Над вторыми дружинами боевиков РСДРП стояли первые дружины (члены этих дружин обладали высшей степенью посвящения в тайны организации), состоявшие из выборной и кооптированной частей (куда руководитель-диктатор мог ввести кого угодно по своему усмотрению). Выборных входило по одному члену из каждого отряда второй дружины, плюс командующий всей боевой организацией, «тысяцкий», избиравшийся представителями 1-й и 2-й дружин совместно. В выборную часть 1-й дружины также входил постоянный представитель партийного комитета. Кооптированная часть первой дружины состояла из разных военных специалистов — инструктора, заведующего мастерскими бомб, заведующего оружием, казначея, секретаря. Выборная часть первой дружины образовывала совет боевой организации, кооптированная — ее штаб. Штаб разрабатывал устав, инструкции, стратегию и тактику «боевых» действий, руководил обучением и вооружением.
За второй шла третья дружина, в состав которой входили «партийцы-массовики», члены парткомитета («комитетчики»), а также примыкающие к партии рабочие. Третья дружина была школой военного обучения, которым занимались боевики второй дружины, каждый из которых был обязан подготовить пяток из третьей дружины.

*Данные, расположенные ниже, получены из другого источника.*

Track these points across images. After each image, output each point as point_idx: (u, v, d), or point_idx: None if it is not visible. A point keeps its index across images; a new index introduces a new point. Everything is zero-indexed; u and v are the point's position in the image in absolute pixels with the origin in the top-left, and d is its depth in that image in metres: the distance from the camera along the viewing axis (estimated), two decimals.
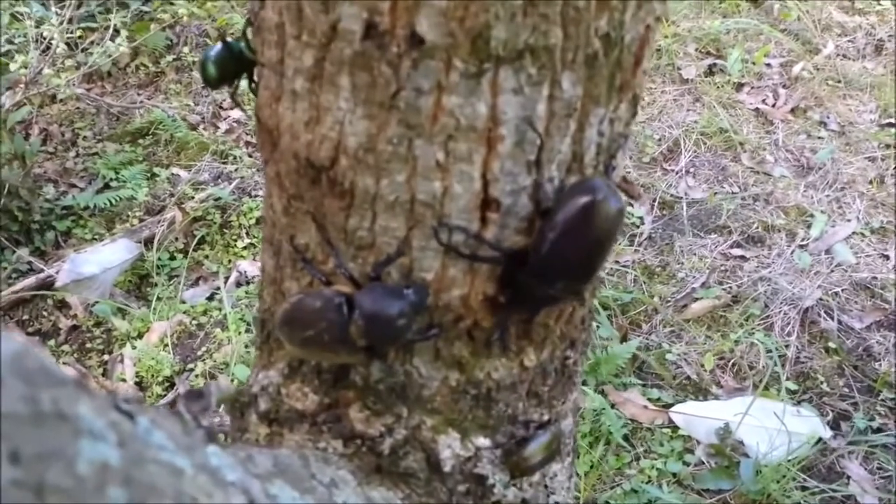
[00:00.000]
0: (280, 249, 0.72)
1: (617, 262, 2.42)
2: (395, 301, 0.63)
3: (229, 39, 0.69)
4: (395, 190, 0.61)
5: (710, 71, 2.98)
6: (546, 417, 0.76)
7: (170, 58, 3.16)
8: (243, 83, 0.71)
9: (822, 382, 2.12)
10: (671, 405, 2.08)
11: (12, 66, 2.65)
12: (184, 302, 2.54)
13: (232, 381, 2.12)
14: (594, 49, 0.57)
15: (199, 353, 2.32)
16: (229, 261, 2.62)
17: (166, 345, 2.39)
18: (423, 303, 0.65)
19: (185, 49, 3.16)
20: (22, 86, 2.66)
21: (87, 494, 0.29)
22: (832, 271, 2.34)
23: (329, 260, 0.67)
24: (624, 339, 2.23)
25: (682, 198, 2.57)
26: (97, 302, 2.51)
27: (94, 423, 0.31)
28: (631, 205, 2.58)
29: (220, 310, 2.48)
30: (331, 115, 0.60)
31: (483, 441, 0.72)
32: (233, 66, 0.69)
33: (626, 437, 2.03)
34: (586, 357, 2.18)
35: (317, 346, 0.65)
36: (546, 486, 0.80)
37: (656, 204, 2.57)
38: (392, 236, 0.63)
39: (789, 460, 1.91)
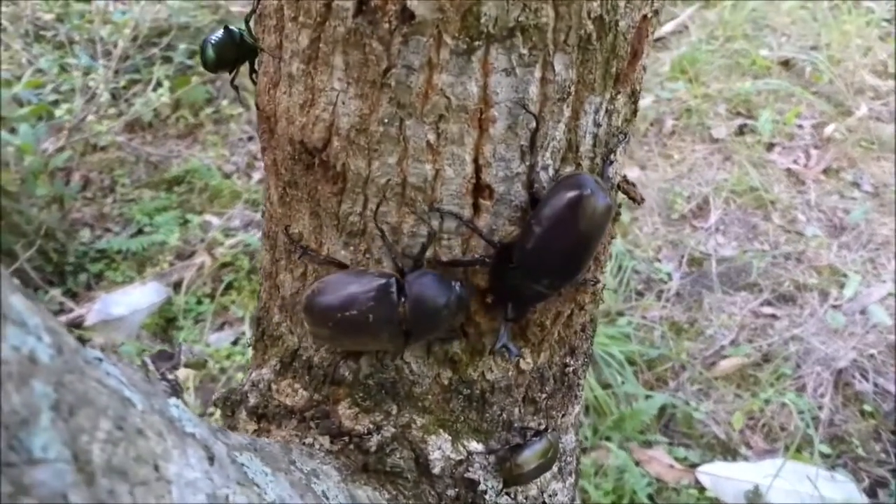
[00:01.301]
0: (276, 242, 0.72)
1: (644, 317, 2.37)
2: (446, 291, 0.63)
3: (231, 27, 0.71)
4: (387, 172, 0.61)
5: (741, 131, 2.97)
6: (543, 427, 0.74)
7: (209, 110, 3.25)
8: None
9: (857, 447, 2.02)
10: (698, 465, 2.01)
11: (58, 112, 2.76)
12: (209, 345, 2.54)
13: None
14: (587, 31, 0.57)
15: None
16: (255, 306, 2.63)
17: (188, 388, 2.38)
18: (467, 300, 0.65)
19: (224, 102, 3.25)
20: (65, 132, 2.75)
21: (7, 378, 0.28)
22: (867, 332, 2.26)
23: (322, 248, 0.66)
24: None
25: (711, 255, 2.54)
26: (123, 343, 2.53)
27: (28, 318, 0.31)
28: (658, 260, 2.55)
29: (243, 354, 2.47)
30: (324, 95, 0.60)
31: (475, 445, 0.70)
32: (232, 51, 0.70)
33: (650, 497, 1.95)
34: (611, 413, 2.12)
35: (355, 327, 0.64)
36: (544, 503, 0.77)
37: (685, 260, 2.53)
38: (383, 221, 0.63)
39: None
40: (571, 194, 0.60)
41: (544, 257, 0.61)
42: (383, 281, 0.63)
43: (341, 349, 0.69)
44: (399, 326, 0.63)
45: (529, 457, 0.70)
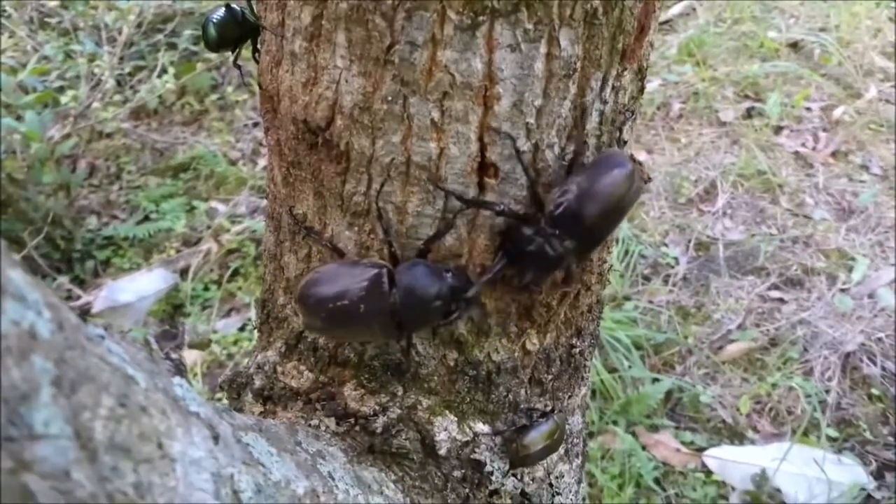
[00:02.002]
0: (280, 224, 0.71)
1: (651, 301, 2.37)
2: (435, 281, 0.62)
3: (233, 5, 0.70)
4: (391, 151, 0.60)
5: (749, 114, 2.95)
6: (550, 409, 0.73)
7: (214, 97, 3.24)
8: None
9: (864, 430, 2.02)
10: (705, 449, 2.00)
11: (63, 99, 2.75)
12: (216, 332, 2.55)
13: None
14: (593, 5, 0.56)
15: None
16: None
17: (196, 374, 2.39)
18: (464, 289, 0.63)
19: (229, 89, 3.24)
20: (71, 119, 2.75)
21: (6, 353, 0.28)
22: (875, 316, 2.25)
23: (327, 229, 0.66)
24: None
25: (718, 239, 2.52)
26: (131, 329, 2.53)
27: (28, 292, 0.30)
28: (665, 244, 2.54)
29: (250, 340, 2.48)
30: (327, 73, 0.59)
31: (482, 427, 0.70)
32: (234, 30, 0.69)
33: (656, 481, 1.95)
34: (617, 397, 2.12)
35: (347, 317, 0.63)
36: (551, 485, 0.76)
37: (692, 245, 2.52)
38: (388, 201, 0.62)
39: None
40: (621, 165, 0.63)
41: (578, 218, 0.61)
42: (375, 271, 0.62)
43: (334, 340, 0.69)
44: (390, 317, 0.62)
45: (536, 438, 0.70)
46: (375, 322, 0.63)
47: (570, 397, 0.76)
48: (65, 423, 0.31)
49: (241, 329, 2.54)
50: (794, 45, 3.25)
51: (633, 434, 2.04)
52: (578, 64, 0.59)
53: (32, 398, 0.29)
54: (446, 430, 0.68)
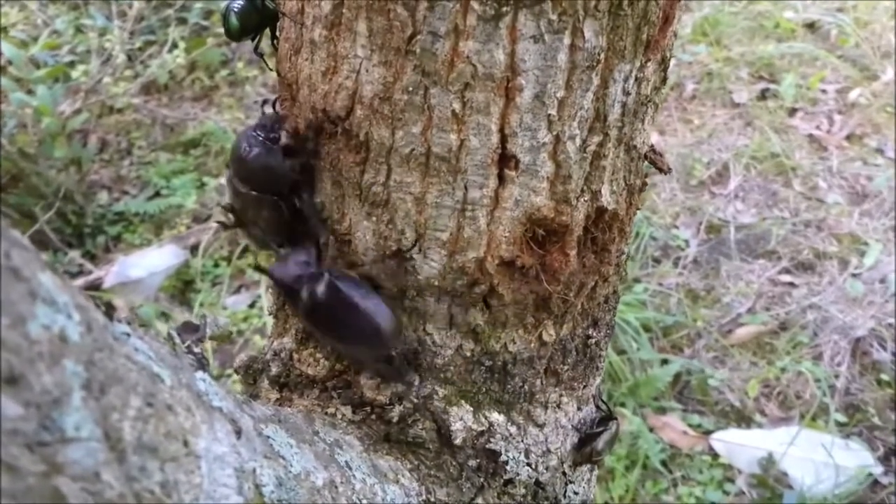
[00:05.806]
0: None
1: (660, 284, 2.36)
2: (244, 136, 0.66)
3: None
4: (411, 142, 0.60)
5: (763, 95, 2.92)
6: (565, 399, 0.73)
7: (224, 72, 3.23)
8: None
9: (873, 416, 2.02)
10: (712, 432, 2.01)
11: (74, 74, 2.74)
12: (225, 308, 2.56)
13: None
14: None
15: None
16: None
17: (206, 349, 2.39)
18: (270, 118, 0.67)
19: (240, 64, 3.22)
20: (82, 93, 2.74)
21: (38, 358, 0.28)
22: (887, 301, 2.24)
23: (345, 218, 0.66)
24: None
25: (729, 221, 2.51)
26: (142, 305, 2.55)
27: (57, 295, 0.30)
28: (676, 226, 2.53)
29: (259, 317, 2.49)
30: (347, 63, 0.59)
31: (497, 416, 0.70)
32: (255, 18, 0.69)
33: (663, 463, 1.96)
34: (626, 379, 2.12)
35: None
36: (564, 474, 0.77)
37: (703, 227, 2.51)
38: (407, 192, 0.62)
39: (836, 495, 1.82)
40: None
41: None
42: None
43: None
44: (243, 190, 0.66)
45: (608, 439, 0.73)
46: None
47: (584, 387, 0.77)
48: (95, 426, 0.31)
49: (251, 306, 2.55)
50: (811, 26, 3.21)
51: (641, 416, 2.04)
52: (602, 55, 0.58)
53: (64, 402, 0.29)
54: (462, 419, 0.68)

Как отмечалось самими боевиками, «такой структурой достигалась конспиративность и гибкость массовой военной организации, тысяцкий знал только десятских, десятские — только своих пяточников. Благодаря этому в течение 4-х лет уральские боевые организации не знали ни одного случая провала».
Подготовка и прием боевиков в первую и вторую дружины были обставлены чрезвычайно строго. За поступающего в них боевика ручались два старых члена организации. Поручители отвечали за своего «крестника» головой. В случае каких-либо серьезных отступлений от устава приговор совета приводился в исполнение над «крестником» его поручителями. И, конечно, таким приговором была только смерть. Боевик даже со своими мог говорить только то, что нужно, а не то, что можно. В уставе боевику постоянно напоминалось, что «боевик имеет оружие не для того, чтобы скрывать его, бросать при опасности, а для того, чтобы убивать врага» (а враг был, как правило, безоружный соотечественник, мыслящий иначе, чем боевик).
В случае крайней опасности устав рекомендовал живым не сдаваться. Конспирация охватывала все стороны жизни боевика. С недоверием смотрели даже на того боевика, который проходил обучение в третьей дружине. На случай, если кто-то из руководителей будет убит или попадет в тюрьму, имели двух заместителей сотского, десятского, пяточника.
Боевики были хорошо вооружены. Получали оружие из Финляндии и Бельгии. А поскольку у боевиков имелись свои мастерские по изготовлению бомб, взрывчатые вещества всегда были в запасе.
Хорошо были вооружены и «лесные братья». Один из будущих организаторов и исполнителей убийства великого князя Михаила Александровича В. А. Иванченко заведовал в этой шайке оружием.
«Оружие, — писал он, — получали из-за границы — бельгийские браунинги, маузеры и в последний день (перед арестом. — О.П.) я получил 75 партизанских винтовок без ложи…»
Куда же расходовались средства, добытые грабежом и убийством людей?
«Деньги, — рассказывают бывшие боевики, — передавались парторганам, для издания газет, содержания боевых шкал, для отсылки в центральные учреждения партии. В течение 1906–1907 годов было отослано в областной комитет 40 тыс. руб., в ЦК партии (передано через А. И. Саммера) окало 60 тыс. руб.».
На эти деньги областной комитет на Урале издавал целых три газеты; «Солдат», «Пролетарий» и газету на татарском языке. Деньги поступали также на поездку делегатов на лондонский съезд, на содержание школы боевых инструкторов в Киеве, школы бомбистов во Львове, а также на держание границ (Финляндия и Западная Россия) для провоза литературы и провода боевиков, членов партии за границу.
Политика большевистского лицемерия проявлялась на примере грабежей («эксов») боевиков очень наглядно. Официально, на словах, большевики осуждали эти грабежи, а на самом деле поддерживали их и всячески поощряли.
Очень интересно свидетельство Керенского, который был адвокатом на процессе по делу об экспроприации Миасского казначейства.
«Официально Ленин и большевистская печать, — пишет Керенский, — заклеймили экспроприации как «мелкобуржуазную практику» левых социалистов-революционеров и максималистов.